# The Most Beautiful Machine Ever Made



## JoT (Aug 12, 2003)

Question posed on the BBC's "Top Gear" programme ....

"What is the most beautiful machine ever made by man"?

My instictive reaction was the "Supermarine Spitfire" ; the same as two of the programmes presenters, perhaps an indication how deeply it is engraved in the British mind?

What is your choice - any machine - mobile or static (watches included)


----------



## Stan (Aug 7, 2003)

Love that aeroplane John, who doesn't who has seen one fly?

I saw one fly when I was 14 yo and have never been so impressed since, except by Concorde


----------



## sssammm (Oct 7, 2003)

In 1980 i was offered a Vulcan complete for £3500, i had the space for it in a field

Transport was £100,000!!!!

What a pisser, i really wanted the thing badly

sam


----------



## pg tips (May 16, 2003)

Beautiful is such an emotive word. To look at, What it does, the way it does it?

Possibly for me it would be "the Mallard" The steam engine revolutionized the world and Mallard was the peak of steam locomotive technology. Apparently I saw it go flying past once but I was only a babe so I don't remember.










Just sheer beauty on wheels.


----------



## Stan (Aug 7, 2003)

Christ Sam,

Where was it coming from? Mars (topical)? :laugh:


----------



## MIKE (Feb 23, 2003)

Hi,

Can't argue with the above, but I will go with the M.V Augusta. Last time we had a similar topic I went with the Ferrari 250 GTO. The Italians have made some beautifull machines.

MIKE..


----------



## MarkF (Jul 5, 2003)

That MV is just gorgeous, my first love is motorbikes, planes, trains and planes are for the oldies :biggrin:

However my favourite bike changes from week to week, I change my bike more often than my undies, another reason why I'm so skint 

But my favourite car never changes, I want one so much, but it's twice as big as my garage :biggrin: The '59 was "the one" for me, The '58 was ugly and the '60 just plain, well plain, time had moved on and we'd never see anything like this again.


----------



## Sargon (Feb 24, 2003)

That IS pretty. Why were so few built?


----------



## Stan (Aug 7, 2003)

Mark,

That's very Arbib.

You'll need the right watch to go with it........ Hamilton Ventura.


----------



## Sargon (Feb 24, 2003)

Did he do that for sure or is it just Arbib-ish?


----------



## Stan (Aug 7, 2003)

Don't think he did this Ian, it just looks like he should have.









Bomb fins, just love Mr.
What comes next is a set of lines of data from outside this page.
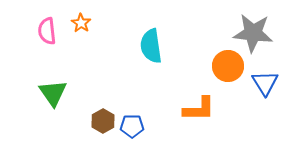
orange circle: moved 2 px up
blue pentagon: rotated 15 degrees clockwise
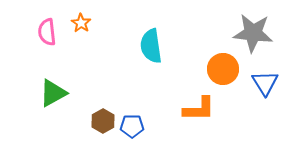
pink semicircle: moved 1 px down
orange circle: moved 5 px left, 3 px down
green triangle: rotated 36 degrees clockwise
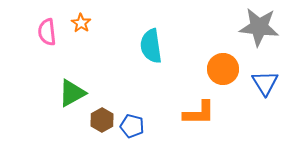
gray star: moved 6 px right, 6 px up
green triangle: moved 19 px right
orange L-shape: moved 4 px down
brown hexagon: moved 1 px left, 1 px up
blue pentagon: rotated 15 degrees clockwise
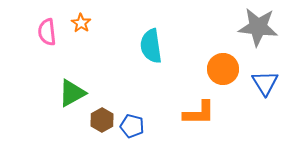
gray star: moved 1 px left
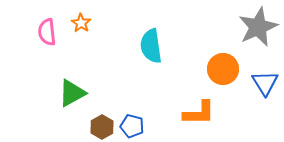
gray star: rotated 30 degrees counterclockwise
brown hexagon: moved 7 px down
Arbib.


----------



## Griff (Feb 23, 2003)

Concorde


----------



## Fred (Feb 23, 2003)

Foe me its the Steam Train, and there's nothing in that line more beautifull than the photo that Pgtips put up, the Mallard.

Mike, that MV is just gorgeous, would love a ride. fred.


----------



## Silver Hawk (Dec 2, 2003)

I got into watches via clocks...and I guess, for me at least, I prefer the visual appeal of clocks to watches...especially some of the very early ones:










The one above is the stunning Vallin carillon clock of 1598 from the British Museum...you can get up close to this clock and it's just superb. Bigger that it looks in this photo...it's about 2 feet tall.

17th century English Lantern clocks are another favourite; I even own one...but that's another story.

Cheers

Paul


----------